Given problem: Identify every line in the material below that contains the string "author" and copy each such line in full. Case is significant.

Dataset:
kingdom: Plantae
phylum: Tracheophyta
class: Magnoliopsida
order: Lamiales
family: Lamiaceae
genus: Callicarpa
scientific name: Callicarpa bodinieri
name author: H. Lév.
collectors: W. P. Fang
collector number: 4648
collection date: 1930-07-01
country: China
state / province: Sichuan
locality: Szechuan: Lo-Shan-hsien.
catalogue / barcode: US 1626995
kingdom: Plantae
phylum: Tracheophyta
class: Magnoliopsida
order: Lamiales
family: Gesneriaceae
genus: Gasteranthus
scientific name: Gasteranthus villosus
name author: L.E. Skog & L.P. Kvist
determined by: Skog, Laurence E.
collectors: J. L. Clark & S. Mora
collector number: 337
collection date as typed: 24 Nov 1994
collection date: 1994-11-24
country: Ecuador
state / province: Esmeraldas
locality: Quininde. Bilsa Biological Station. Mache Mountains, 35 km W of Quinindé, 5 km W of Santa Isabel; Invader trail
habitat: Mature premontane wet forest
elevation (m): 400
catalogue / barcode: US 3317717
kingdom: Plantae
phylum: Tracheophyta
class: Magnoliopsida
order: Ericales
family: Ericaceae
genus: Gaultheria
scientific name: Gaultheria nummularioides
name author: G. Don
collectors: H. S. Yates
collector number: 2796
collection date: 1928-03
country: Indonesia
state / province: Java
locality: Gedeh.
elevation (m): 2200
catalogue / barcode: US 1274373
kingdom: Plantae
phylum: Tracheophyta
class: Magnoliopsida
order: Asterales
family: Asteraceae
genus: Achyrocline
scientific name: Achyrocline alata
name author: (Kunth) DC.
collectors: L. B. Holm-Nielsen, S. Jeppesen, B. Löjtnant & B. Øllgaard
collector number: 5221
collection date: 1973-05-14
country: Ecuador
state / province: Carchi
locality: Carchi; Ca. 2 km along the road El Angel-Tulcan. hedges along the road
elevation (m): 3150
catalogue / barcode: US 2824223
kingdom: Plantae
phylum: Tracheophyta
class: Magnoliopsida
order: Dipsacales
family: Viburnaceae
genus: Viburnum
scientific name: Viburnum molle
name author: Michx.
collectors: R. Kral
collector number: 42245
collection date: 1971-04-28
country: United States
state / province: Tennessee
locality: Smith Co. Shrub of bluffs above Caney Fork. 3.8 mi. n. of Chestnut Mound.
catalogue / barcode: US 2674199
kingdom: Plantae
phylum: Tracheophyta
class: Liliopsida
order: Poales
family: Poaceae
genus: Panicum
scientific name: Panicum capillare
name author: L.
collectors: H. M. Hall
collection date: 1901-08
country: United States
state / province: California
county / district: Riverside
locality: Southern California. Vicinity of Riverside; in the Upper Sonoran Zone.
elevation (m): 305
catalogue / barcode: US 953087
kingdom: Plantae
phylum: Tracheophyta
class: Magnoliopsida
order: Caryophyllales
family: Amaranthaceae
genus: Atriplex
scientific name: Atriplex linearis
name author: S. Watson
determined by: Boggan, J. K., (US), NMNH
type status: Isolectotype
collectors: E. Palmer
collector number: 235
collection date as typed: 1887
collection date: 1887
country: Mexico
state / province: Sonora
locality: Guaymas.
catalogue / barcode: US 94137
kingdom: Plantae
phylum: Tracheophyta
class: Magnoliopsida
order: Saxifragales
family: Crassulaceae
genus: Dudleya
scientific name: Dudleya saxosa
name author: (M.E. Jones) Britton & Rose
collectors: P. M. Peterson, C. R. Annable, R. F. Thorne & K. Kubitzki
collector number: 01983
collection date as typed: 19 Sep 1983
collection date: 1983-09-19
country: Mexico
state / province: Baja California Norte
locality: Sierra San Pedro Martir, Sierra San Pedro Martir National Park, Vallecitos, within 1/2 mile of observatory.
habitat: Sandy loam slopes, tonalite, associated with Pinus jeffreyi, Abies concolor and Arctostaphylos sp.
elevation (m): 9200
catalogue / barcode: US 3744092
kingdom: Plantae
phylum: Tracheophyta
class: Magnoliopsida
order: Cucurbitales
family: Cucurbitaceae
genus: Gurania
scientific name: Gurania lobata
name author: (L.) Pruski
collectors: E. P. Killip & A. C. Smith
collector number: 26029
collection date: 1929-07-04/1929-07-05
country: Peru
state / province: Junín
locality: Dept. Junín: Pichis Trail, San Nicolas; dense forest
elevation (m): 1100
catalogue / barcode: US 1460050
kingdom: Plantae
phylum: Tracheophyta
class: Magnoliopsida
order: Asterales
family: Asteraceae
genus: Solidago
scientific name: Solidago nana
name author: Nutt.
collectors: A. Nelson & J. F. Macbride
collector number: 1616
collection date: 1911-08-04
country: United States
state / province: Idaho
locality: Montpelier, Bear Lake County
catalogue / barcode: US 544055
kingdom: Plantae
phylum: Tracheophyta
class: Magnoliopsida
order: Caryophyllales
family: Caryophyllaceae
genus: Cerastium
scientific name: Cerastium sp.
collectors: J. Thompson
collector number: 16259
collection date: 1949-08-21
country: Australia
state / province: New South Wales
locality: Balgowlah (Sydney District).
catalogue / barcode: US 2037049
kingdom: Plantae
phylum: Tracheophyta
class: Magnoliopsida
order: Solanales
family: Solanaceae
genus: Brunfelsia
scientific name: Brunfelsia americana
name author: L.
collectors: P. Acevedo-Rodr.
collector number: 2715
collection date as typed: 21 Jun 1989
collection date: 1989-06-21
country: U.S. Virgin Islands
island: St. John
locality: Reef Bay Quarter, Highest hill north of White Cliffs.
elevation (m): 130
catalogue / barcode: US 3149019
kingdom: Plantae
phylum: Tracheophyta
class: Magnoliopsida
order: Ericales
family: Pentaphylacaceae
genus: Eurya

Correct output:
name author: H. Lév.
name author: L.E. Skog & L.P. Kvist
name author: G. Don
name author: (Kunth) DC.
name author: Michx.
name author: L.
name author: S. Watson
name author: (M.E. Jones) Britton & Rose
name author: (L.) Pruski
name author: Nutt.
name author: L.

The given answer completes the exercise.